Even before investigators from the US Chemical Safety Board (CSB) determine a cause, board officials have been working to persuade organizations that set safety standards to change safety codes governing gas-line purging nationwide.
“The CSB has no enforcement authority to make these changes,” says Sandy Gilmour, a CSB spokesman. “It’s an advocacy process.”
Where to vent pipes
The Chemical Safety Board, a federal investigative body, had recently criticized safety codes for installing natural-gas systems in industrial and other facilities. Such “voluntary consensus codes” – developed by the National Fire Protection Association (NFPA), the American Gas Association, and the International Code Council (ICC) – are usually adopted as regulations by states and localities nationwide, the CSB noted in recommending certain reforms.
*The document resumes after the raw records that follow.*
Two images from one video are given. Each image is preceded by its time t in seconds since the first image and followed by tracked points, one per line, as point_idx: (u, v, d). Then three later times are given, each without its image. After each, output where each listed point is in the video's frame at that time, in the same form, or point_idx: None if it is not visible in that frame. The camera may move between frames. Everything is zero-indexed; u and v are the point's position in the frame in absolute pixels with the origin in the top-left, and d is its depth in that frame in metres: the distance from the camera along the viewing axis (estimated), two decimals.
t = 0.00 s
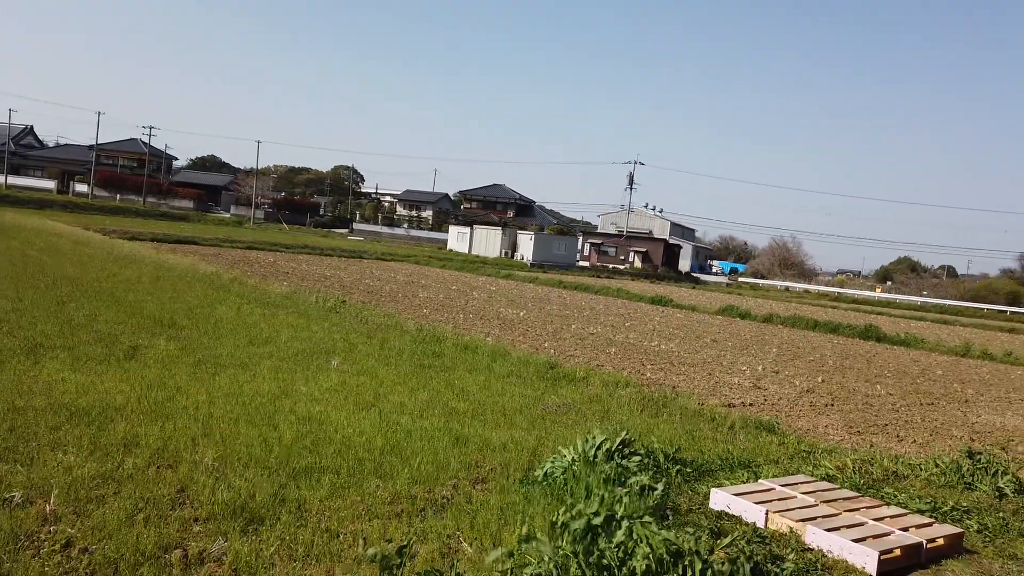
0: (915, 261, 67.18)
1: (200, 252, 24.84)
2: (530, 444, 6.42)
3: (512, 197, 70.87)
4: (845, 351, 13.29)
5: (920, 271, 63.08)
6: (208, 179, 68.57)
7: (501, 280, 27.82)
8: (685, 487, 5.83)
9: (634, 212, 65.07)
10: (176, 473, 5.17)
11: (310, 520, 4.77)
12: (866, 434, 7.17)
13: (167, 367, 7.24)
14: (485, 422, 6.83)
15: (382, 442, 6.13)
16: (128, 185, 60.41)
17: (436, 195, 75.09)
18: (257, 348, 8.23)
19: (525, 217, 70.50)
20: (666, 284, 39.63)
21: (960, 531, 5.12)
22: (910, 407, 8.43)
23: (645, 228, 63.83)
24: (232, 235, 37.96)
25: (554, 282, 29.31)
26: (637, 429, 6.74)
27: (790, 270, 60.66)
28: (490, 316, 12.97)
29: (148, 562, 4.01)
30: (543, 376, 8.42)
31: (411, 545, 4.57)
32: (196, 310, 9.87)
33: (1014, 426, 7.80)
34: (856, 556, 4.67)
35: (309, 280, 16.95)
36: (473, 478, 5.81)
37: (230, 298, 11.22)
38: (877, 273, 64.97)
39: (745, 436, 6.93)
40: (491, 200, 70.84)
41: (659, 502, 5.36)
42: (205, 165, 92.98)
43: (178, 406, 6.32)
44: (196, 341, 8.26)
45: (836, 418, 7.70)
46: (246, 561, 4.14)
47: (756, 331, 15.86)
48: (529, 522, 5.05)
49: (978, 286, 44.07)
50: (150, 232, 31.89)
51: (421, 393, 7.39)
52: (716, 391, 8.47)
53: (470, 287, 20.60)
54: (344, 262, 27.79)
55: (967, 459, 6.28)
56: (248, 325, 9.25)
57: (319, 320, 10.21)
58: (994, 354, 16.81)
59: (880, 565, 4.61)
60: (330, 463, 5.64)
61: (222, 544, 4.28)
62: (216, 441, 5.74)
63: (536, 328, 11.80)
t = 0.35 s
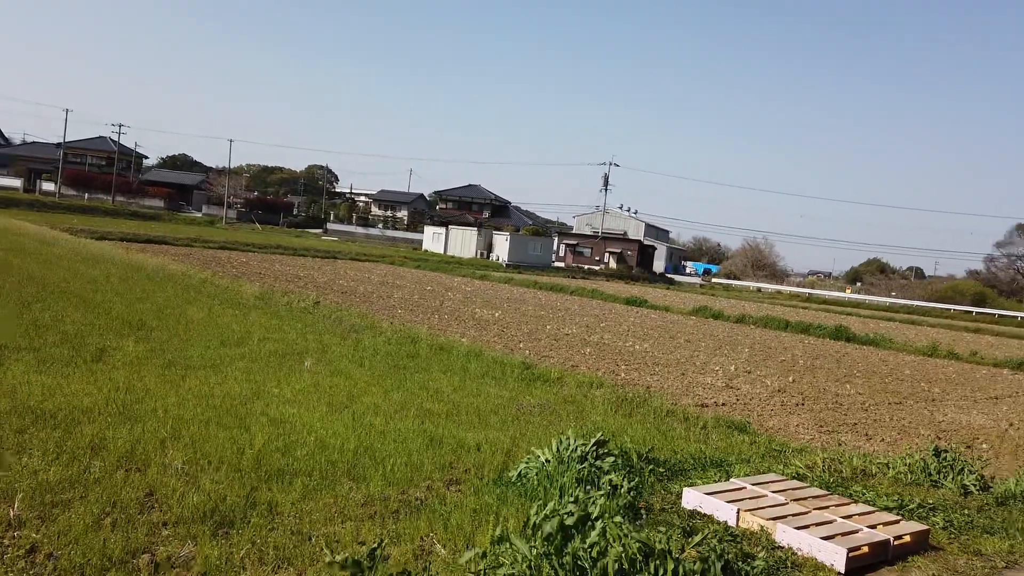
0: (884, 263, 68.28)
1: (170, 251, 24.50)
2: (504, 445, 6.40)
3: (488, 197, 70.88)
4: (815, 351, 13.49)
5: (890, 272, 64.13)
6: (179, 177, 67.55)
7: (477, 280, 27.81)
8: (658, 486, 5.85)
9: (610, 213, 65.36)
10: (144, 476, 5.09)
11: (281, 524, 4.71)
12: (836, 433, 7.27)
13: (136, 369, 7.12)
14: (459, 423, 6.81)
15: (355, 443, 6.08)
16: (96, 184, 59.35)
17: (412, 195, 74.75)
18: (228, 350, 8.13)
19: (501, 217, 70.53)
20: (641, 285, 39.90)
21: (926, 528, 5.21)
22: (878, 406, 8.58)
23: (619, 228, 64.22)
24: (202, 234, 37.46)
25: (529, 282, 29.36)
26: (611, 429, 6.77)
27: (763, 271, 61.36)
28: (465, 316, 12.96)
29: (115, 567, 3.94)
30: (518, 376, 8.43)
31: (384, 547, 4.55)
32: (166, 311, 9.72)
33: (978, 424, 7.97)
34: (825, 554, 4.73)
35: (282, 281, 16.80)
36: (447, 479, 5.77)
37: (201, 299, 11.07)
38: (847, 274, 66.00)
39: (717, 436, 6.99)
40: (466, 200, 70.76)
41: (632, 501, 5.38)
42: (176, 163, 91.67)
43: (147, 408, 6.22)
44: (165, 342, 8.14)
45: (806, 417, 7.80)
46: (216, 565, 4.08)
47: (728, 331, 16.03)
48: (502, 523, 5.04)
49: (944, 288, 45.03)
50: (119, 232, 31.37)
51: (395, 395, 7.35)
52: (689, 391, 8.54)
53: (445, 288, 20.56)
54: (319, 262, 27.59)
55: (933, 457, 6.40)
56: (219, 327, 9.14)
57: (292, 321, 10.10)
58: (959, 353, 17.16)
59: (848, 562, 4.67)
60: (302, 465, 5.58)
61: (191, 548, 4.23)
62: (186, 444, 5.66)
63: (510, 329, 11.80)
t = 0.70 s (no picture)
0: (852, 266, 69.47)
1: (136, 253, 24.09)
2: (476, 447, 6.38)
3: (461, 199, 70.80)
4: (784, 352, 13.67)
5: (857, 274, 65.30)
6: (146, 177, 66.39)
7: (450, 283, 27.76)
8: (629, 487, 5.86)
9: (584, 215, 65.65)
10: (108, 482, 4.99)
11: (249, 529, 4.65)
12: (803, 433, 7.37)
13: (101, 373, 6.98)
14: (431, 426, 6.77)
15: (325, 446, 6.01)
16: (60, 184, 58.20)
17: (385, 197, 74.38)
18: (195, 353, 8.02)
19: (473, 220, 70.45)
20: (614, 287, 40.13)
21: (890, 525, 5.29)
22: (845, 406, 8.71)
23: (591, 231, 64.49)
24: (169, 235, 36.87)
25: (502, 285, 29.38)
26: (583, 431, 6.78)
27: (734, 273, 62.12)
28: (437, 319, 12.93)
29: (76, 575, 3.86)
30: (490, 378, 8.42)
31: (353, 551, 4.50)
32: (131, 314, 9.56)
33: (941, 423, 8.14)
34: (792, 552, 4.78)
35: (251, 283, 16.61)
36: (418, 482, 5.72)
37: (168, 301, 10.90)
38: (816, 277, 67.03)
39: (686, 436, 7.04)
40: (439, 202, 70.60)
41: (603, 502, 5.39)
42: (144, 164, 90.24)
43: (111, 413, 6.10)
44: (131, 346, 8.00)
45: (774, 417, 7.90)
46: (181, 572, 4.02)
47: (699, 333, 16.20)
48: (473, 526, 5.02)
49: (910, 290, 46.01)
50: (84, 233, 30.79)
51: (366, 397, 7.30)
52: (660, 392, 8.60)
53: (417, 290, 20.48)
54: (290, 265, 27.34)
55: (897, 456, 6.51)
56: (187, 330, 9.01)
57: (262, 324, 10.00)
58: (923, 353, 17.51)
59: (814, 560, 4.73)
60: (270, 469, 5.51)
61: (156, 555, 4.16)
62: (151, 449, 5.56)
63: (483, 331, 11.80)
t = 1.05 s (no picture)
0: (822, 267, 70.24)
1: (103, 255, 23.69)
2: (448, 449, 6.36)
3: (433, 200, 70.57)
4: (756, 352, 13.83)
5: (827, 276, 66.32)
6: (114, 176, 65.32)
7: (424, 284, 27.68)
8: (602, 487, 5.87)
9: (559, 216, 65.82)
10: (72, 487, 4.90)
11: (218, 533, 4.58)
12: (773, 432, 7.46)
13: (65, 377, 6.85)
14: (404, 428, 6.74)
15: (295, 449, 5.95)
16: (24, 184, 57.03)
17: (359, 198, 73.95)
18: (164, 356, 7.91)
19: (447, 220, 70.30)
20: (590, 288, 40.31)
21: (857, 522, 5.37)
22: (815, 405, 8.83)
23: (563, 231, 64.63)
24: (138, 236, 36.30)
25: (478, 286, 29.38)
26: (555, 431, 6.80)
27: (707, 275, 62.76)
28: (411, 320, 12.89)
29: None
30: (464, 380, 8.42)
31: (323, 554, 4.46)
32: (97, 316, 9.39)
33: (908, 421, 8.29)
34: (761, 550, 4.83)
35: (222, 285, 16.43)
36: (390, 484, 5.68)
37: (136, 303, 10.73)
38: (787, 278, 67.77)
39: (659, 436, 7.08)
40: (411, 203, 70.34)
41: (575, 502, 5.39)
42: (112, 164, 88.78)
43: (75, 417, 5.99)
44: (96, 349, 7.86)
45: (745, 416, 7.98)
46: None
47: (672, 333, 16.34)
48: (445, 527, 4.99)
49: (879, 291, 46.84)
50: (50, 234, 30.20)
51: (337, 400, 7.24)
52: (633, 392, 8.65)
53: (391, 291, 20.41)
54: (262, 266, 27.08)
55: (864, 454, 6.61)
56: (155, 332, 8.87)
57: (233, 326, 9.90)
58: (890, 352, 17.83)
59: (782, 557, 4.78)
60: (240, 472, 5.44)
61: (121, 561, 4.09)
62: (117, 453, 5.46)
63: (458, 332, 11.78)
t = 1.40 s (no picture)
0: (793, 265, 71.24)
1: (71, 254, 23.30)
2: (422, 448, 6.34)
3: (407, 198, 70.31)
4: (728, 349, 13.97)
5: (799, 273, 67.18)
6: (82, 174, 64.24)
7: (399, 282, 27.60)
8: (575, 485, 5.88)
9: (535, 214, 65.83)
10: (36, 491, 4.81)
11: (187, 535, 4.53)
12: (745, 427, 7.54)
13: (30, 378, 6.74)
14: (377, 427, 6.72)
15: (267, 449, 5.90)
16: None
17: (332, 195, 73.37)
18: (132, 356, 7.81)
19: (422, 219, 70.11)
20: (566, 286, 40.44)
21: (826, 515, 5.43)
22: (786, 400, 8.94)
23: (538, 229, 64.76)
24: (105, 235, 35.65)
25: (453, 284, 29.34)
26: (529, 429, 6.81)
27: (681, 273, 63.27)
28: (386, 319, 12.84)
29: None
30: (438, 378, 8.41)
31: (294, 555, 4.41)
32: (64, 316, 9.25)
33: (876, 416, 8.43)
34: (731, 543, 4.88)
35: (193, 284, 16.24)
36: (362, 483, 5.65)
37: (105, 303, 10.57)
38: (759, 275, 68.65)
39: (632, 433, 7.12)
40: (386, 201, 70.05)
41: (548, 499, 5.40)
42: (81, 161, 87.27)
43: (40, 419, 5.89)
44: (63, 350, 7.74)
45: (718, 412, 8.06)
46: None
47: (645, 330, 16.44)
48: (417, 526, 4.97)
49: (848, 287, 47.59)
50: (15, 233, 29.60)
51: (310, 399, 7.20)
52: (608, 389, 8.70)
53: (366, 290, 20.33)
54: (234, 265, 26.80)
55: (833, 448, 6.71)
56: (124, 332, 8.76)
57: (204, 325, 9.80)
58: (859, 348, 18.10)
59: (752, 551, 4.82)
60: (210, 474, 5.37)
61: (86, 564, 4.02)
62: (84, 455, 5.38)
63: (433, 331, 11.77)
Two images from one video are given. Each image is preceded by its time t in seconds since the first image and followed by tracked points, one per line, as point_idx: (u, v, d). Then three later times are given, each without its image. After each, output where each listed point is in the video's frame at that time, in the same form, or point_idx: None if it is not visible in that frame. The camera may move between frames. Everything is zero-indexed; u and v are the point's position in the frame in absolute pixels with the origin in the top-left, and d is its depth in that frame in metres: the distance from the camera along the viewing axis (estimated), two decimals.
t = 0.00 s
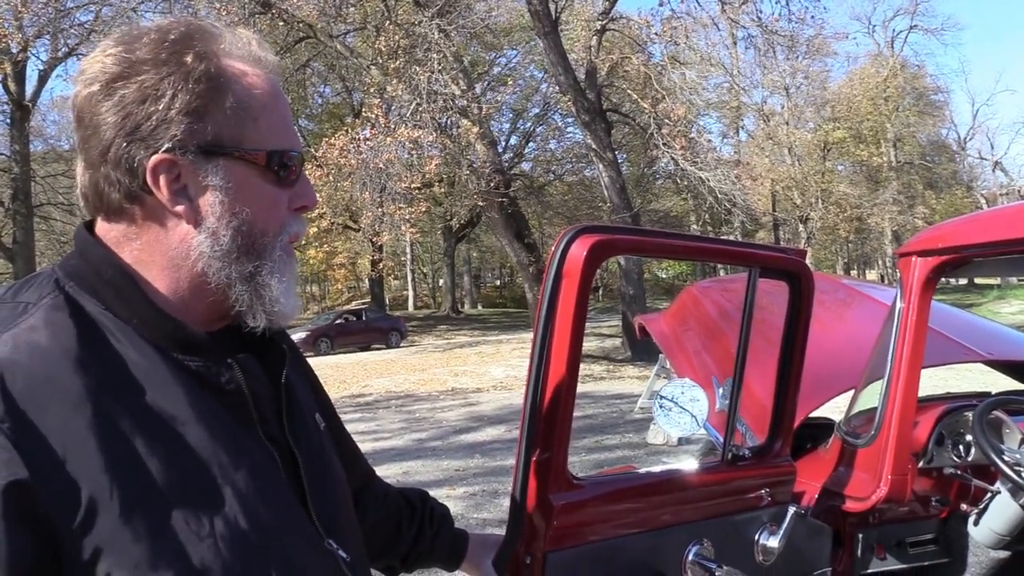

One major CSB criticism: Today’s code practices strongly recommend – but don't require – that gases from lines being purged be vented outdoors instead of into confined spaces or indoors.
The National Fuel Gas Code (issued by the NFPA) and the International Fuel Gas Code (issued by the ICC) describe, in identical wording, recommended practices for purging fuel-gas systems of air and for venting those purged gases. They recommend that: “The open end of piping systems being purged shall not discharge into confined spaces or areas where there are sources of ignition unless precautions are taken to perform this operation in a safe manner by ventilation of the space, control of purging rate, and elimination of all hazardous conditions.”
Just last week, feds made their case for tougher codes
Officials of the National Fire Protection Association just last week heard CSB members make their case for tougher codes governing the purging of natural-gas systems. NFPA says its roughly 300 codes and standards are “developed through voluntary consensus” of experts.
“We’re going to hold off on commenting about specific codes at this point because we don’t know enough about what happened down there" in Connecticut, says Lorraine Carli, a NFPA spokeswoman, in response to questions about the status of CSB recommendations for stronger requirements on purging gas lines. ICC officials had not returned calls at time of writing.
NFPA and ICC codes “do not explicitly require” purged gases to be vented outdoors, away from personnel and ignition sources “even where it is feasible to do so,” the CSB says. That finding was among the 40 “urgent recommendations” the board has made to address the threat it says is posed by purging gas lines indoors or in constrained spaces.
Current codes also do not define “adequate ventilation or hazardous conditions,” nor do they require evacuation of nonessential personnel during purging of fuel gas lines if the gas must be vented into the building, CSB recommendations say. Neither do they require combustible gas detectors near open vents where gases are purged, the CSB says.
“Those recommendations by the safety board and any others will be considered by the technical committee … at the end of February,” says NFPA’s Ms. Carli.